Let's say we have an IRC #ChannelName
at irc.server.com
where people can freely download files from the bots, by commands such as /msg BotName xdcc send #123
, and we want to download one such file into our /download/dir
. How to do it in a simple, wget/curl-like, command?
It may be more than one command, or a script, but bear in mind that I want to encapsulate this into a script so I can just type something along the lines of
irc-download.sh irc.server.com ChannelName BotName 123 /download/dir
Then wait a while, and have the file, like it was a wget download.
Good things to have in a solution:
I've looked high and low for a solution that is not super cumbersome (like installing Cygwin on Windows, come on, there are IRC clients coded in ~250 lines of C, you can even telnet this ****).
And while nobody has simply made a program that does this basic task on a protocol older than your grandma's swimsuits, turns out we live in a world where NodeJS is a thing that exists.

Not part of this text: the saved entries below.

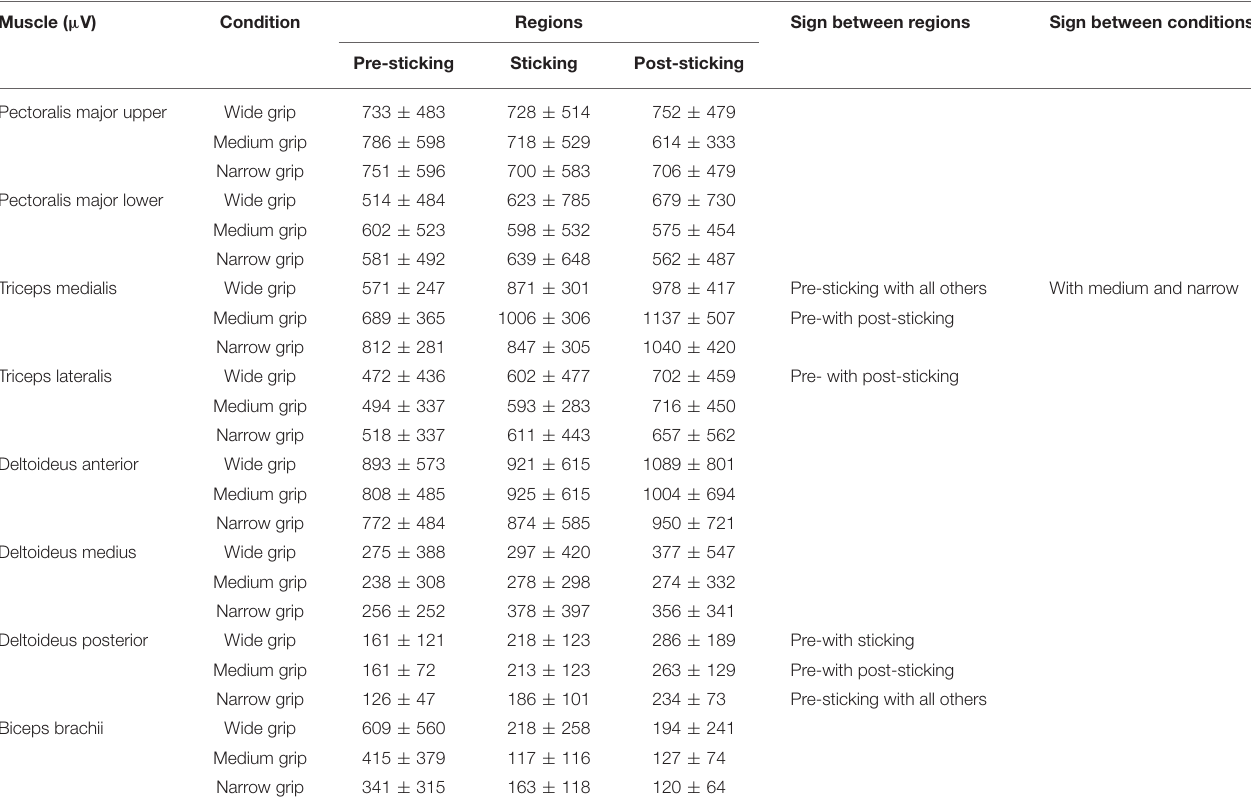
TABLE 3 | Mean RMS (SD) electromyography activity of eight upper limb muscles in the pre-sticking, sticking and post-sticking region of the wide, medium, and narrow grip bench press. Muscle ( µ V) Condition Regions Sign between regions Sign between conditions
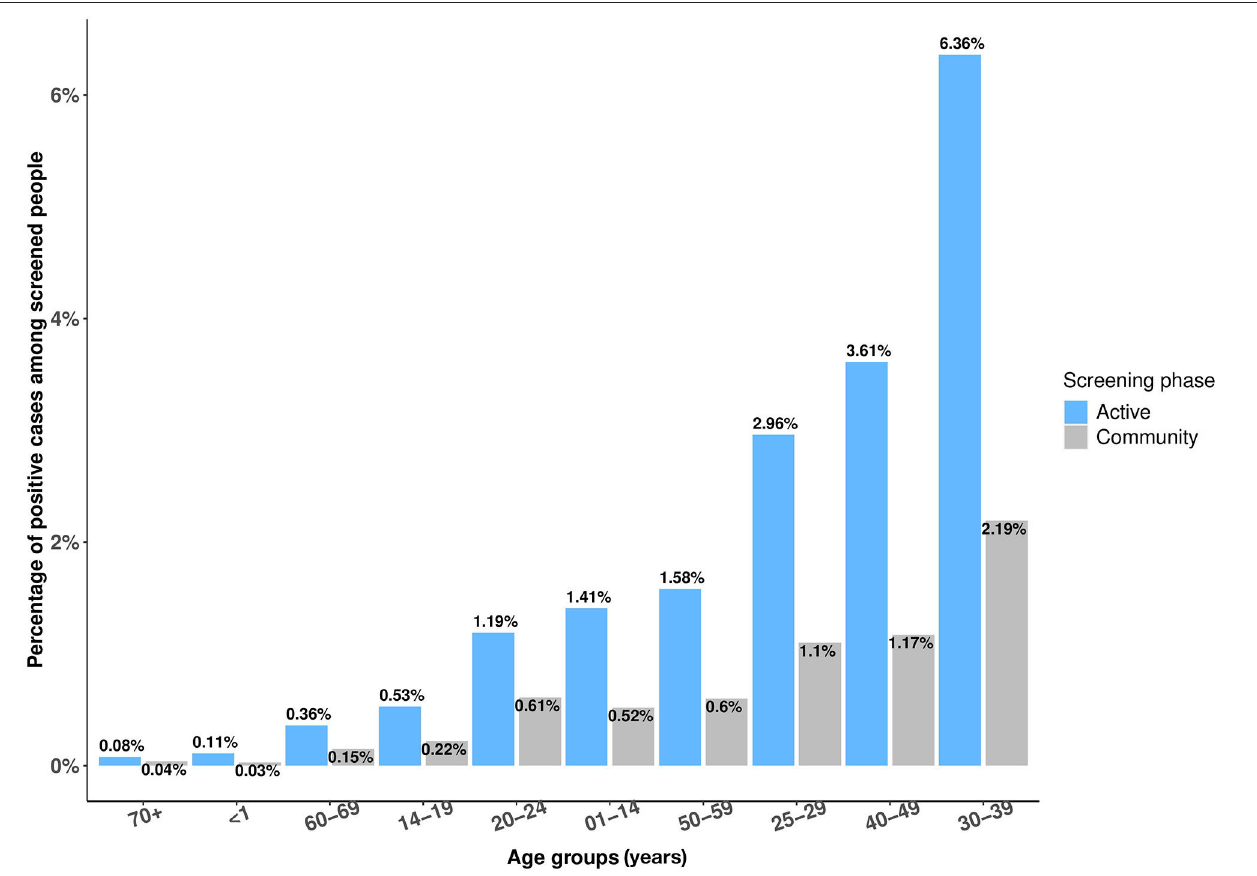
FIGURE 2 | The percentage of positive COVID-19 cases among all screened individuals in Saudi Arabia between 16 April − 19 May 2020 in active and community phases in terms of age groups.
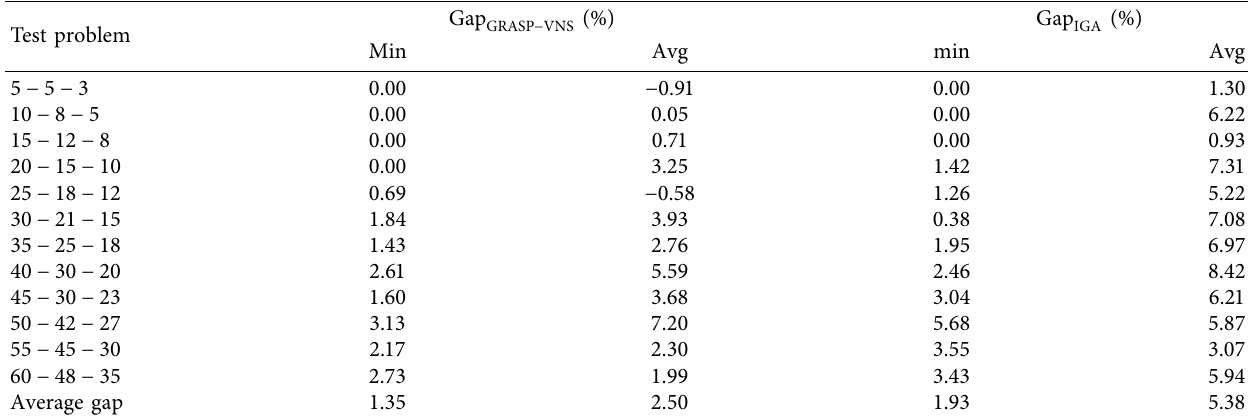
Table 8: Comparison with GRASP-VNS and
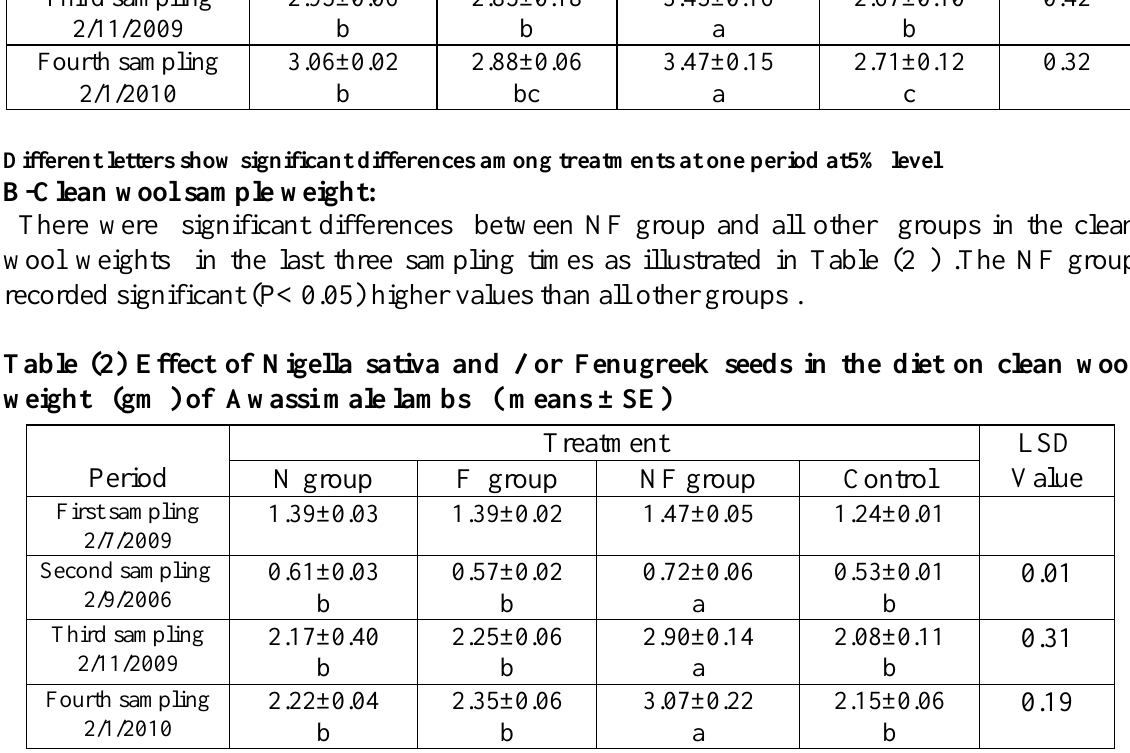
Different letters show significant differences among treatments at one period at5%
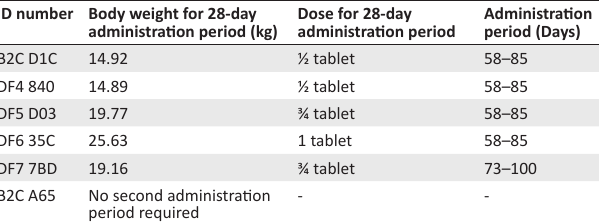
TABLE 2b: Study day (Day) and dose administered to each respective dog during the 28-day administration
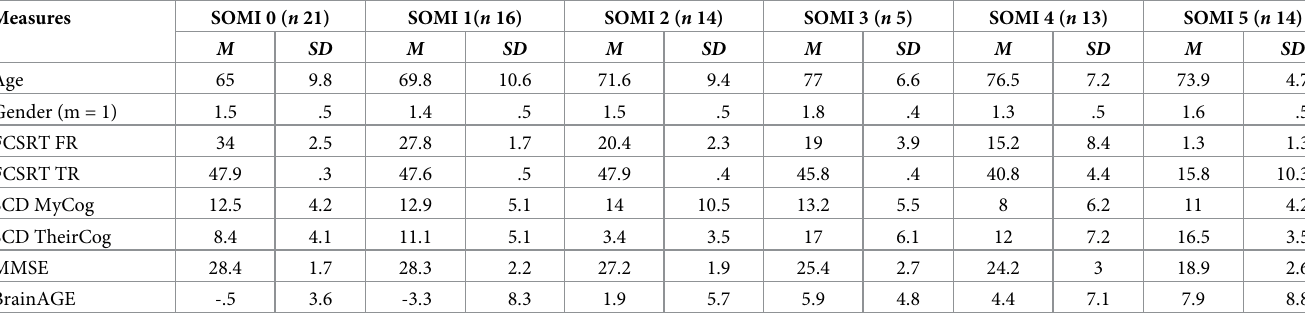
Table 2. Means and standard deviations for the participants in the different SOMI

First, install these NPM packages (globally with -g
if you want):
npm install irc xdcc progress
Then, put this code in irc-download.js
:
var irc = require('xdcc').irc, ProgressBar = require('progress'), progress, arg = process.argv;
var user = 'user_' + Math.random().toString(36).substr(2), bar = 'Downloading... [:bar] :percent, :etas remaining';
var client = new irc.Client(arg[2], user, { channels: [ '#' + arg[3] ], userName: user, realName: user });
var last = 0, handle = received => { progress.tick(received - last); last = received; };
client.on('join', (channel, nick) => nick == user && client.getXdcc(arg[4], 'xdcc send #' + arg[5], arg[6]));
client.on('xdcc-connect', meta => progress = new ProgressBar(bar, {incomplete: ' ', total: meta.length, width: 40}));
client.on('xdcc-data', handle).on('xdcc-end', r => { handle(r); process.exit(); } ).on('error', m => console.error(m));
Then you can use basically the same command line I was going for in the question:
node irc-download.js irc.server.com ChannelName BotName 123 /download/dir
Javascript is like the Christopher Hitchens of programming or something.